A cause of action based on a theory of unjust enrichment under Illinois law requires a showing that the defendant has unjustly retained a benefit to the plaintiff's determent, and that defendant's retention of the benefit violates principles of justice, equity, and good conscience. HPI Health Care Servs. Inc. v. Mt. Vernon Hosp., Inc., 131 Ill. 2d 145, 160, 545 N.E.2d 672, 679 (1989), cited by Association Benefit Servs., Inc. v. Caremark RX, Inc., 493 F.3d 841, 854 (7th Cir. 2007). "If that situation exists, quasi-contract mandates the imposition of an obligation upon the benefit receiver to avoid the unjust enrichment. The obligation imposed is an obligation to pay money to the benefit provider, an obligation 'closely akin to a duty to make restitution.'" Midcoast Aviation, Inc. v. General Elec. Credit Corp., 907 F.2d 732, 737-38 (7th Cir. 1990) (internal citations omitted).

For reasons already mentioned, the court is not persuaded that McGrath's actions in this case violate principles of justice, equity, and good conscience. Substantial questions of fact exist about whether McGrath acted reasonably in investigating the origin and purpose of the transferred funds. Questions of fact exist about whether ITA held a valid lien against Pychnenko and whether McGrath received any benefit when ITA applied the funds to its account to satisfy an outstanding debt.
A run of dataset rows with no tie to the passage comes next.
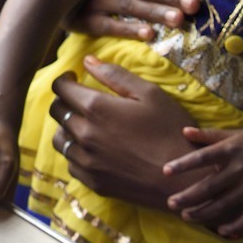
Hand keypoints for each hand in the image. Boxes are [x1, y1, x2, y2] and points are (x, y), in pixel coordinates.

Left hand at [49, 56, 194, 210]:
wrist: (185, 180)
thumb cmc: (172, 131)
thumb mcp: (150, 94)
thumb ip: (115, 75)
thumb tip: (88, 61)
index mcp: (96, 108)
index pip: (60, 88)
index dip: (64, 80)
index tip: (73, 79)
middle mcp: (84, 134)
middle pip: (56, 111)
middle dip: (65, 101)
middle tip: (80, 100)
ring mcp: (86, 161)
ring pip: (59, 139)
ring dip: (68, 128)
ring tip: (86, 125)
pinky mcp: (92, 182)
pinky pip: (71, 162)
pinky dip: (76, 152)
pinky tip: (94, 149)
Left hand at [162, 127, 242, 238]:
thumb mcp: (233, 134)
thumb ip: (208, 135)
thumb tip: (183, 131)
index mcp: (230, 150)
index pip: (202, 157)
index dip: (183, 164)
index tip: (165, 171)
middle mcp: (240, 169)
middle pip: (210, 186)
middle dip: (189, 197)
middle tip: (171, 203)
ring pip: (224, 205)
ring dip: (204, 213)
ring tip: (186, 216)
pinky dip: (235, 226)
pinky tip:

Questions of fact even exist as to whether the disputed funds originated with and belong to Plaintiff. Recognizing that McGrath's own Rule 56.1 submission has been stricken, the court nevertheless acknowledges that possibility that equitable defenses, such as unclean hands, may bar Creative's recovery. The court concludes Plaintiff is not entitled to judgment on its unjust enrichment claim at the summary judgment stage.

F. Necessary Parties

Although it is not necessary for the disposition of Plaintiff's motion for summary judgment, the court notes the possibility that Valeriy Pychnenko and TVD Global are necessary parties to this action under FED. R. CIV. P. 19. The interactions between Plaintiff and Defendant that give rise to this dispute occurred solely through Pychnenko and TVD Global as intermediary. To the extent Plaintiff has any potential contractual or quasi-contractual claims, they would appear to apply with greatest force against TVD Global and Pychnenko, the only participant in the exchange with which Creative actually contracted. Pychnenko, and no one else, directed Plaintiff to wire its money to McGrath's account. Notably, Defendant's arguments against summary judgment rest on the theory that Pychnenko used Creative to funnel money to ITA. Thus, the court may be unable to accord complete relief among the existing parties in Pychnenko's absence. The parties are directed to join Pychnenko as a party in this action and to secure full participation in the case from TVD Global, whose agent has already been served.


For the foregoing reasons, Plaintiff's motion for summary judgment [68] is denied. Plaintiff's motion to strike Defendant's Local Rule 56.1 Response [98] is granted in part and denied in part. The court will strike Defendant's improper 56.1 Response from the record, but the court denies Plaintiff's motion to strike the attached affidavits. The parties are directed to serve and join Valeriy Pychnenko as a necessary party and to pursue a settlement.